Schnell naht die Sepia im flachen Wasser. Kurz vor ihrer Beute, einer Krabbe, bremst sie ab - und schnappt dann das Krebstier blitzschnell mit ihren zwei langen Tentakeln. Unheimlich wirkt: Beim Nähern lässt der Räuber dunkle Bänder von oben nach unten über einen Teil seines Körpers laufen.
Dass die zu den Tintenfischen zählenden Sepien (Sepiida) Meister der Tarnung sind, ist bekannt. Das liegt insbesondere an ihren Chromatophoren - Pigmentzellen, mit denen die Meeresbewohner schnell ihre Farbe ändern oder sogar Farbbänder über den Körper laufen lassen. Wie jedoch die Breitarm-Sepia (Sepia latimanus) bei der Krabbenjagd vorgeht, sorgt selbst bei Meeresbiologen für Erstaunen.
Dunkle Bänder laufen von oben nach unten über Kopf und Arme
"Sepien können über die neuronale Feinkontrolle der Chromatophoren dynamisch zwischen verschiedenen Hautmustern wechseln", schreibt die Gruppe um Matteo Santon von der Universität Bristol im Fachjournal "Science Advances". Diese Fähigkeit könnten sie je nach Anforderung verändern. Demnach passt etwa der Gewöhnliche Tintenfisch (Sepia officinalis), der auch in der Nordsee und im Mittelmeer lebt, beim Schwimmen seine Farbmuster an den jeweiligen natürlichen Hintergrund an.
Die Tarnung der Breitarm-Sepia, die in Korallenriffen im Indischen und Pazifischen Ozean lebt, ist noch wesentlich ausgefeilter. "Während sie sich ihrer Krabbenbeute nähert, ändert diese Sepia-Art das Aussehen ihres Kopfes zu einer einheitlich weißen Farbe, streckt sechs ihrer Arme zu einem schmalen Kegel nach vorn, während sie die verbleibenden zwei Arme seitwärts ausstreckt, sodass ihre breiten, flachen Oberflächen vorwärts zeigen", schreibt die Forschungsgruppe.
Zudem lässt das Tier kontrastreiche dunkle Streifen schnell von oben nach unten über Kopf und Arme laufen.
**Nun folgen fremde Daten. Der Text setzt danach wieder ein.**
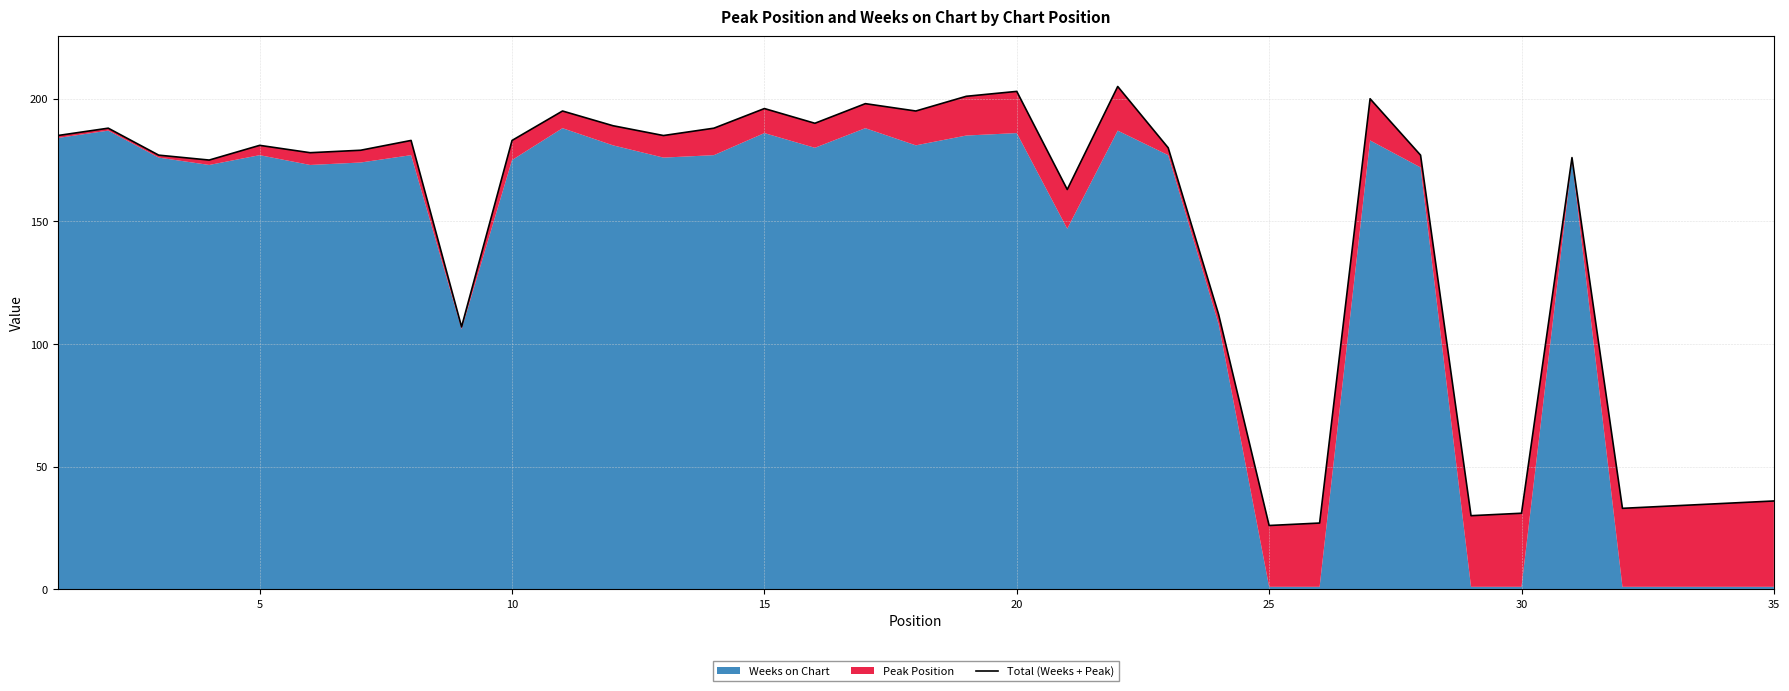

True or false: the data shows 121 at 10.

False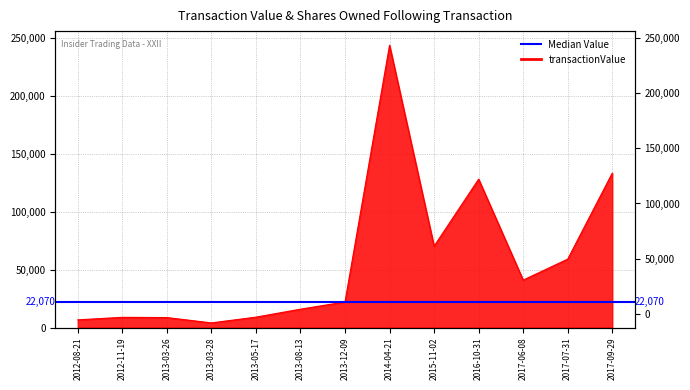

True or false: the data shows 4000 at 2013-03-28.

True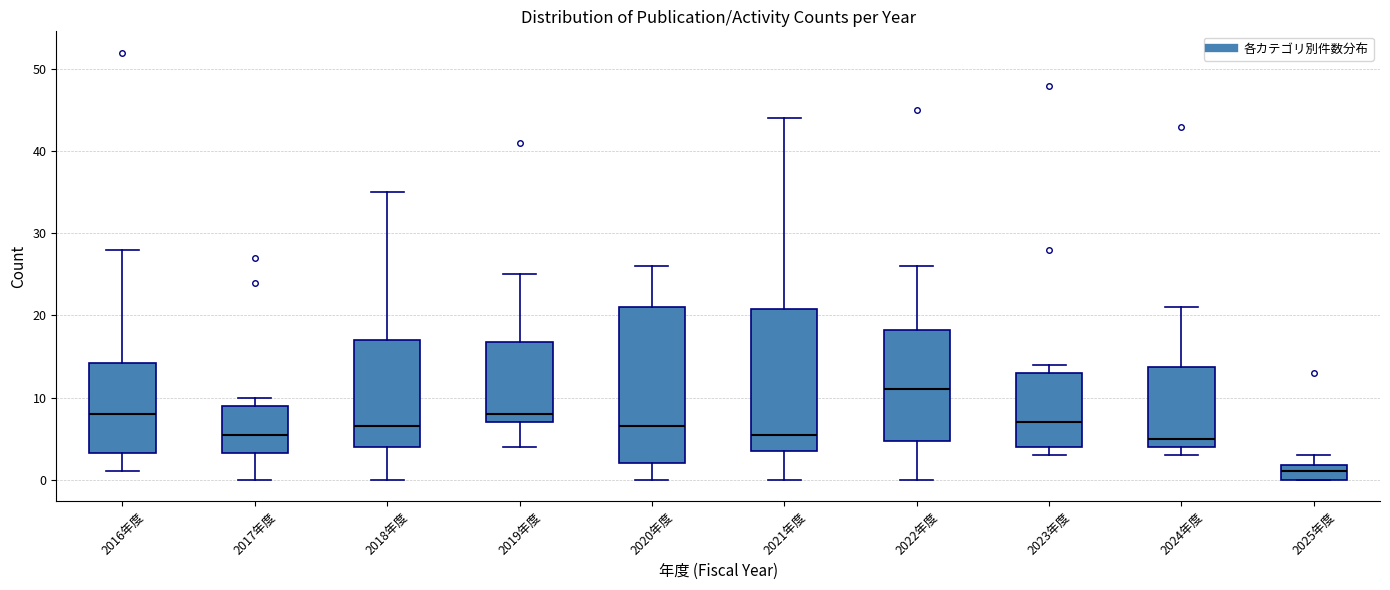

Which box has the lowest median line?

2025年度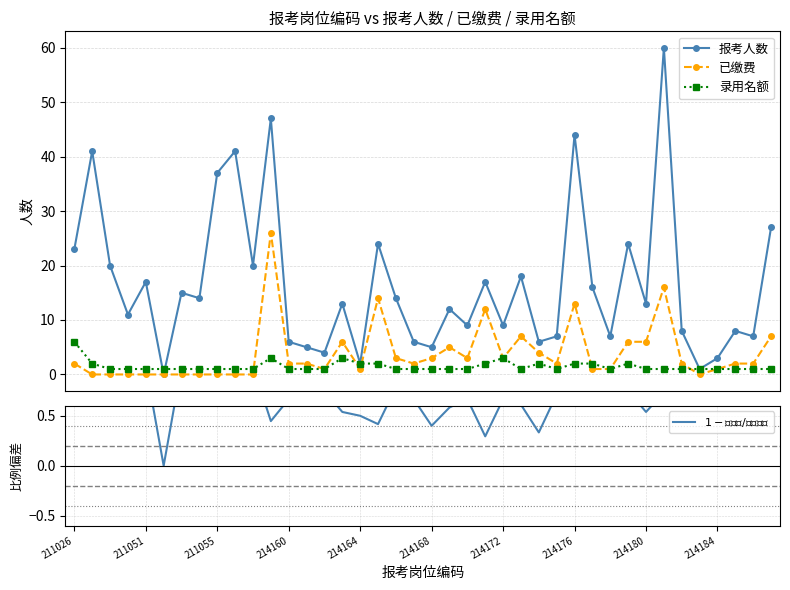

Is it true that 录用名额 equals 3.0 at 15?

True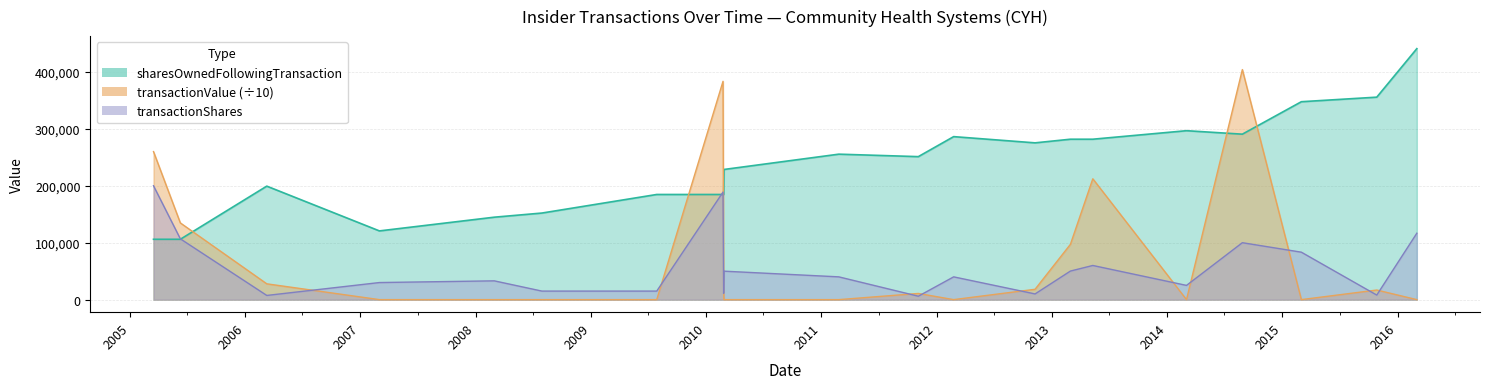

At which label does sharesOwnedFollowingTransaction reach its peak?

2016-03-02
Damit sorgt sie bei Gemeinen Strandkrabben (Carcinus maenas), die ohnehin nicht über ein gutes Sehvermögen verfügen, offenbar für beträchtliche Verwirrung.
Jagd in zwei Phasen
Laborversuche bestätigten, dass diese Krabben auf sich derart bewegende Streifenmuster schwächer reagieren als auf andere Färbungen - etwa auf ein statisches Streifenmuster.
Damit nicht genug: Filmaufnahmen von 28 Jagdmanövern zeigten, dass die Sepien beim Annähern an ihre Beute zwischen zwei Phasen wechseln: Anfangs nähern sie sich schnell, aber vor dem letzten Meter bremsen sie deutlich ab - und wechseln die Färbung hin zu den abwärts laufenden Streifen. Und deren Bewegung hängt von der Geschwindigkeit ab: Je langsamer die Tiere werden, desto langsamer fließen die Streifenmuster über ihren Körper.
Als weiteres Element machen die Forscher eine Art Überraschungseffekt aus: Demnach überlagern die abwärts laufenden Streifenmuster die Bewegungen der sich nähernden Sepien. Zudem verdecken die beiden seitwärts ausgebreiteten Tentakel - aus der Perspektive der Beute - die Bewegungen des Flossensaums, der den Mantel der Tiere umgibt. Sind die Jäger einmal in Reichweite, ist es für die arglose Beute zu spät: Blitzschnell schießen die längeren Tentakel nach vorn und packen die Krabbe.
Eine solche Tarnstrategie sei noch nie zuvor im Tierreich beschrieben worden, schreibt die Gruppe. "Tarnung wurde vor allem als eine Anpassung von Beutetieren untersucht, um ihre Entdeckung durch Räuber zu erschweren", wird Santon in einer Mitteilung seiner Universität zitiert.